As the COP26 summit in Glasgow approaches, many eyes across the globe are focusing on climate change. Prior to the summit in November, Bangladesh has claimed that developed countries should compensate poorer countries impacted by climate issues largely caused by pollution.
The calls for this compensation have come from the Bangladeshi Minister for Foreign Affairs, AK Abdul Momen. Speaking to ITV News, the Minister of Foreign Affairs said: “it is fair and just for these bigger countries to pay compensation because they are the ones that abuse the resources and spoil planet Earth”.
It is interesting to explore these claims. While you might argue that all countries are responsible for climate damage, there is solid evidence that suggests smaller countries (such as Bangladesh) are being unfairly impacted by the damage caused to the global climate.
One key piece of evidence is that the impact of climate change on Bangladesh is extremely high in comparison to their yearly emissions.
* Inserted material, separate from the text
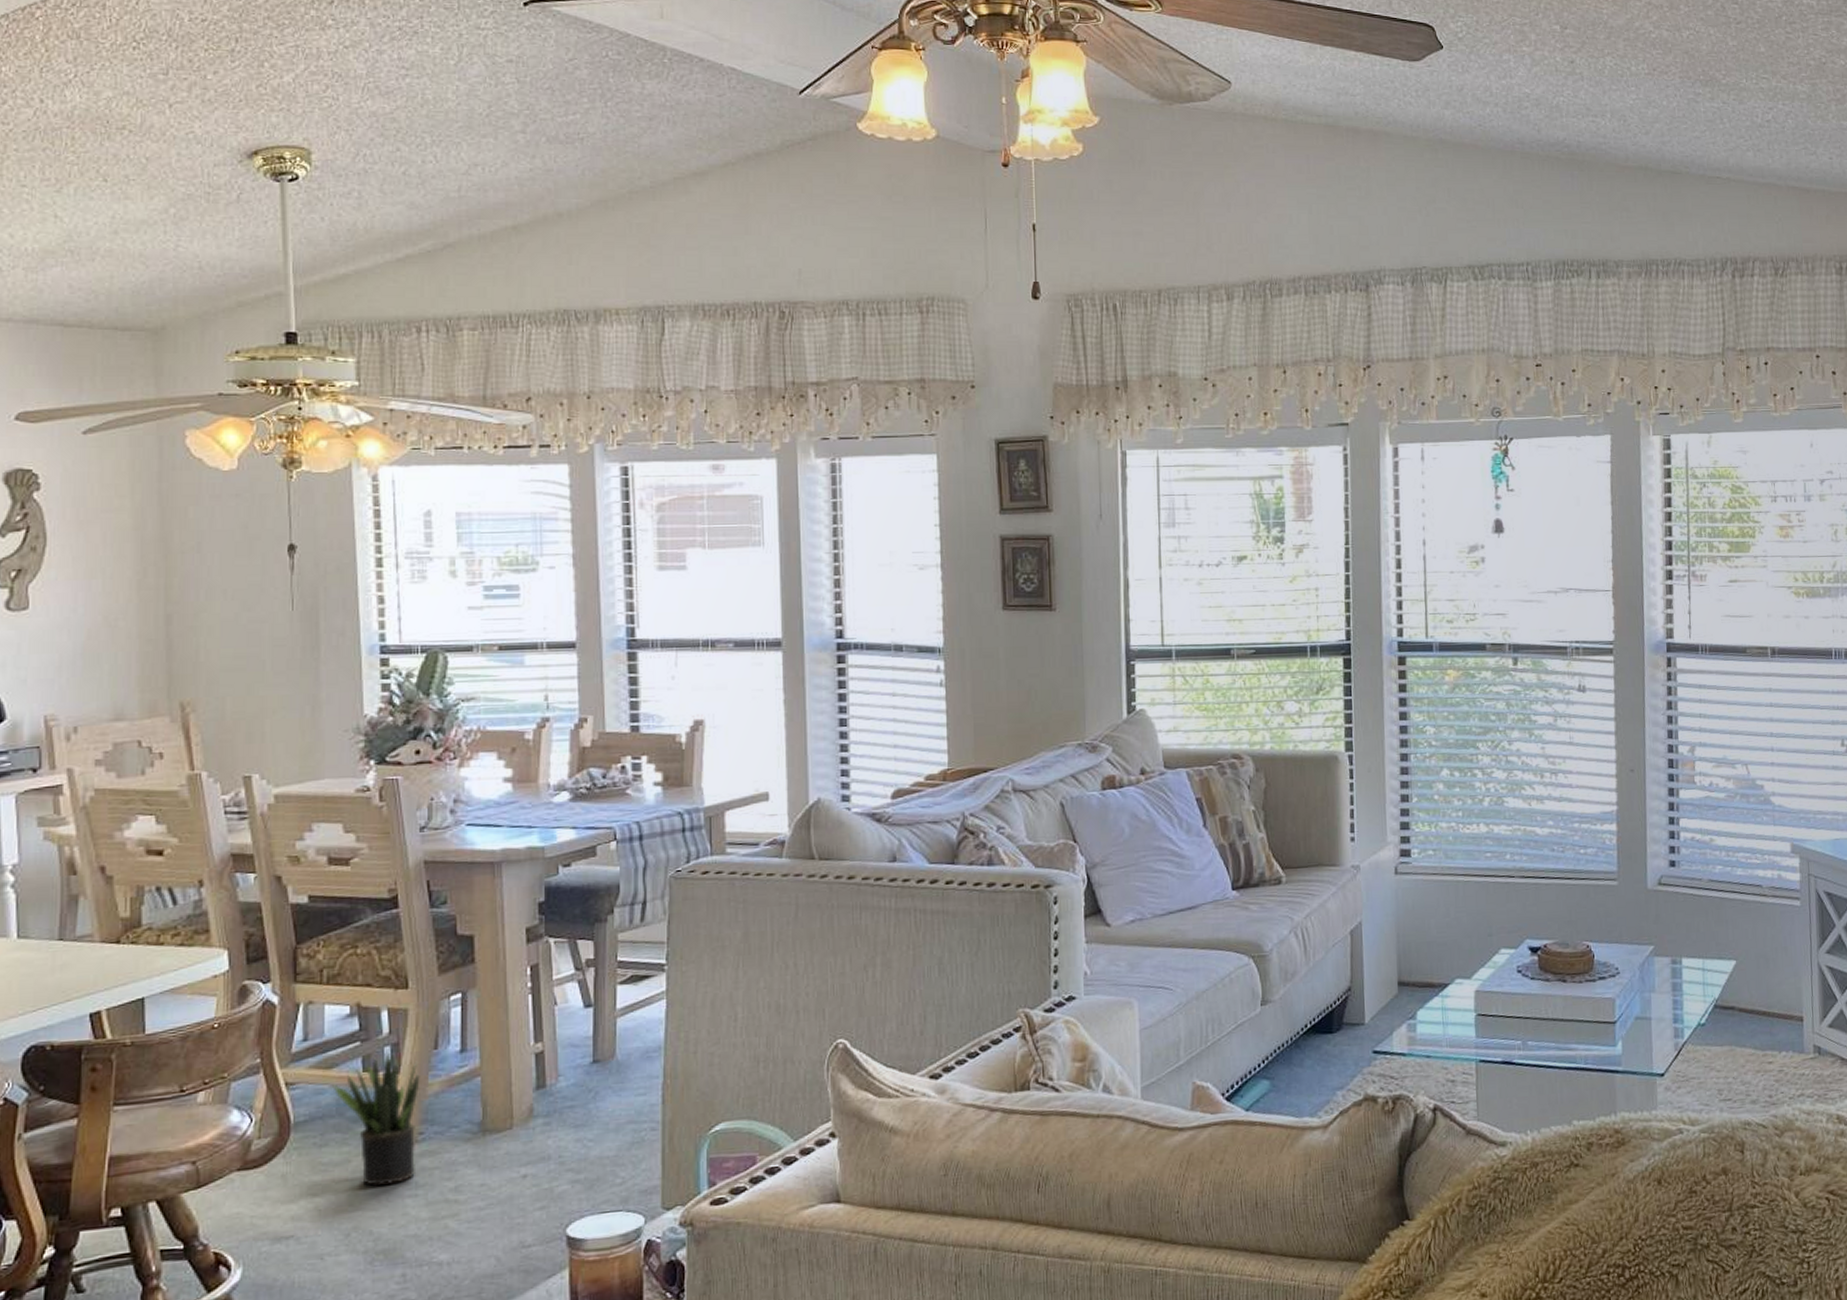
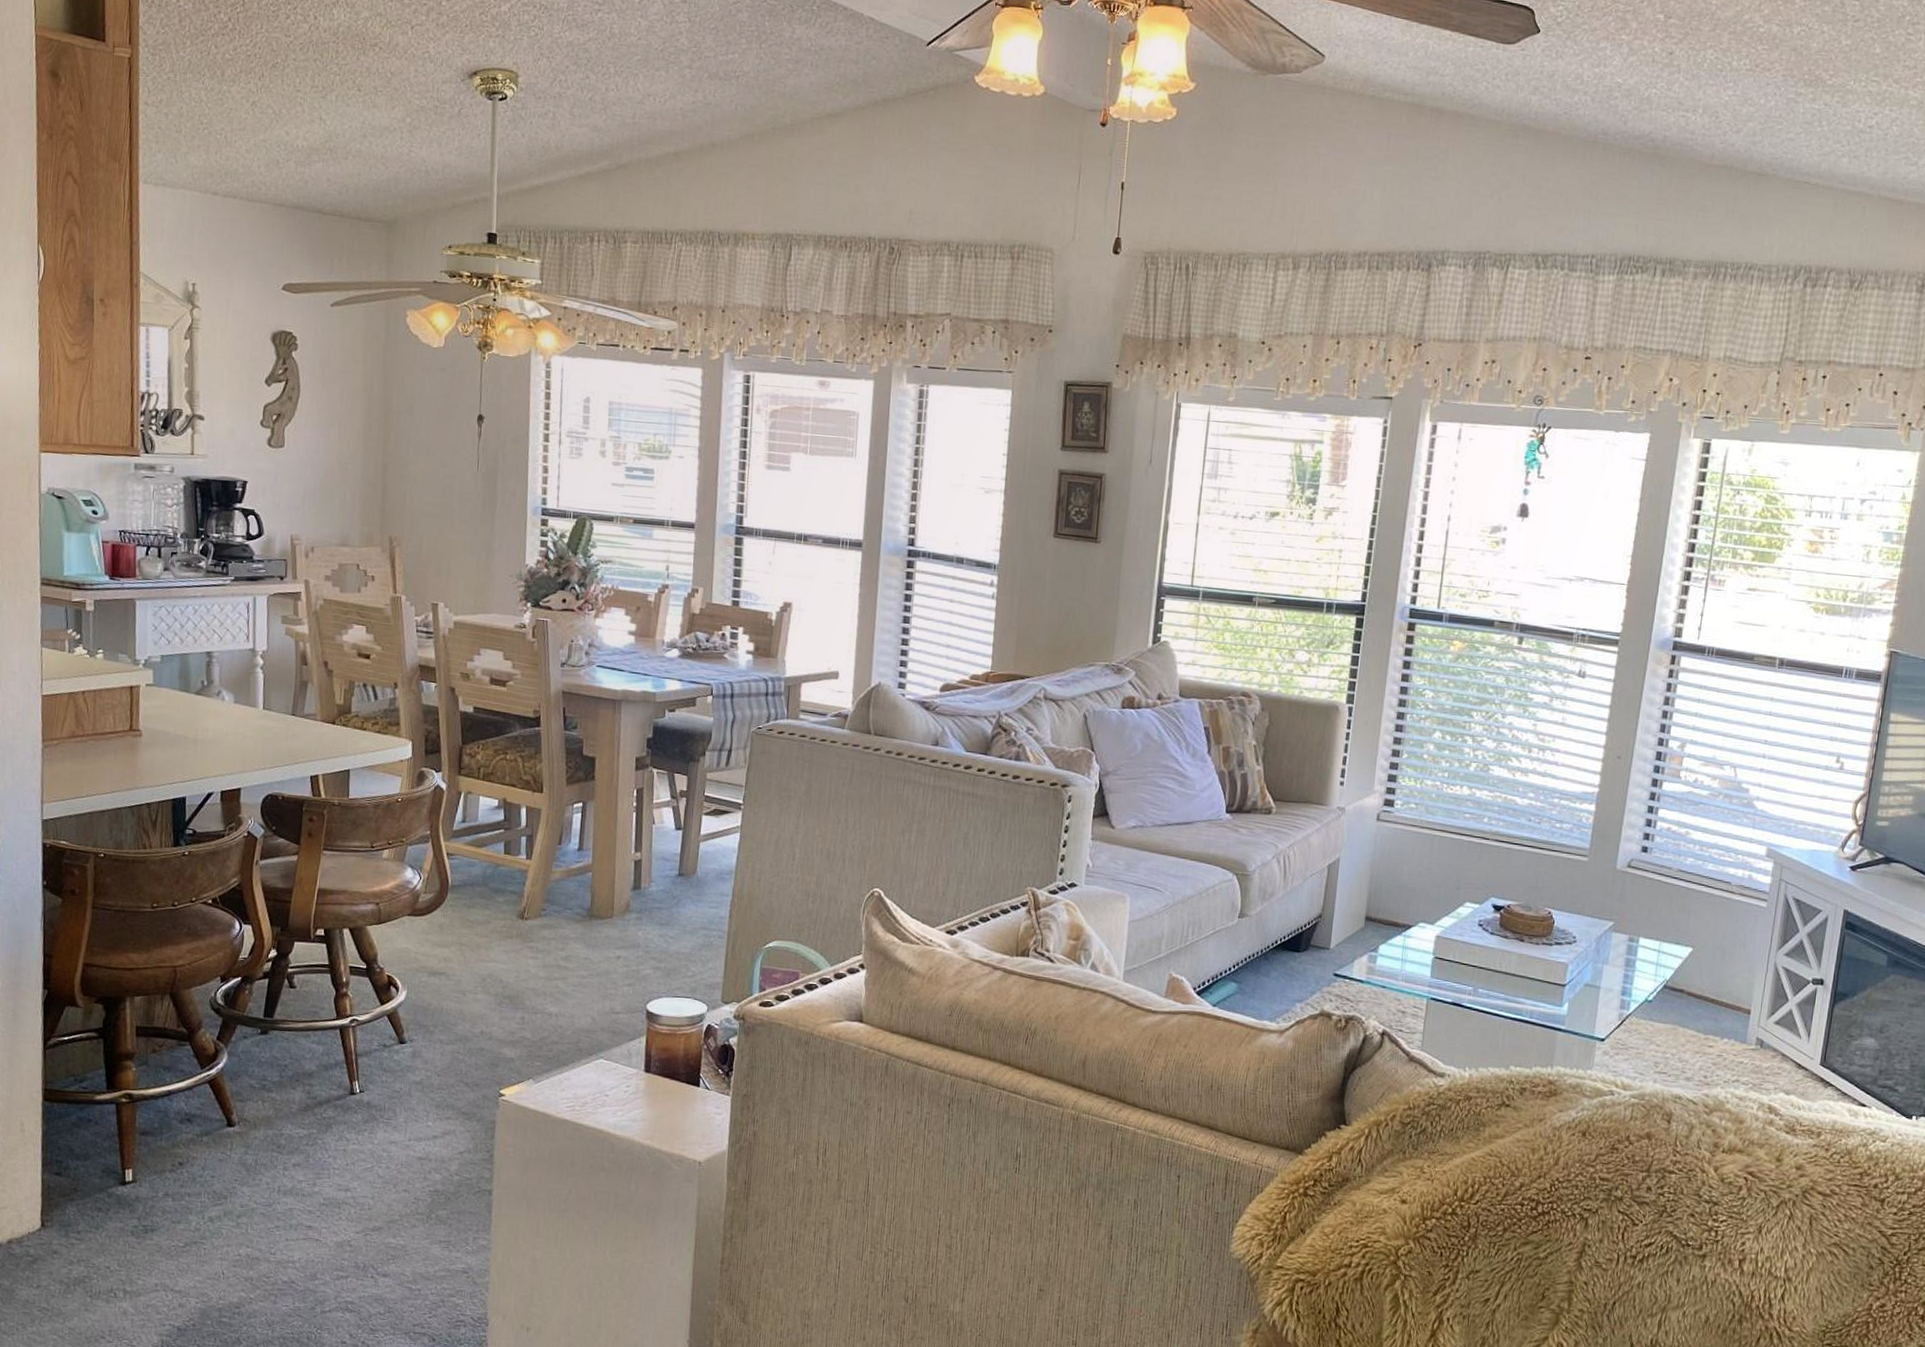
potted plant: present [332,1052,420,1187] -> none [481,841,547,946]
Per year, Bangladesh contributes to 0.4% of global emissions, however, they lose almost 2% of their GDP in tackling climate-caused problems.
Considering their relatively small contribution to global emissions, you can understand why they feel they should be compensated for the damage climate change is having on their country.
There is definitely a clear imbalance in how much damage larger countries are causing globally compared to smaller countries. From this perspective, some form of compensation to support countries with small carbon footprints who are impacted by climate issues seems fair.
Another key consideration is that science often overlooks smaller, developing countries. While climate reports often account for the entire planet, the majority of research is based primarily on the larger countries.
As a result of this, the issues and needs of developing countries are often lost. The sixth assessment report from the Intergovernmental Panel on Climate Change reflected on global climate issues, however, only 35% of the writers were from developing countries.
There is certainly an evident disparity between the attention paid to the issues of major countries, versus developing ones. I think there should definitely be more work done to rectify this.
In terms of the proposal of climate compensation, I would agree it is a relatively fair idea. Obviously, a discussion would need to be had to determine how this would work, but it is certainly clear that countries with higher emissions are having a large impact on smaller developing countries.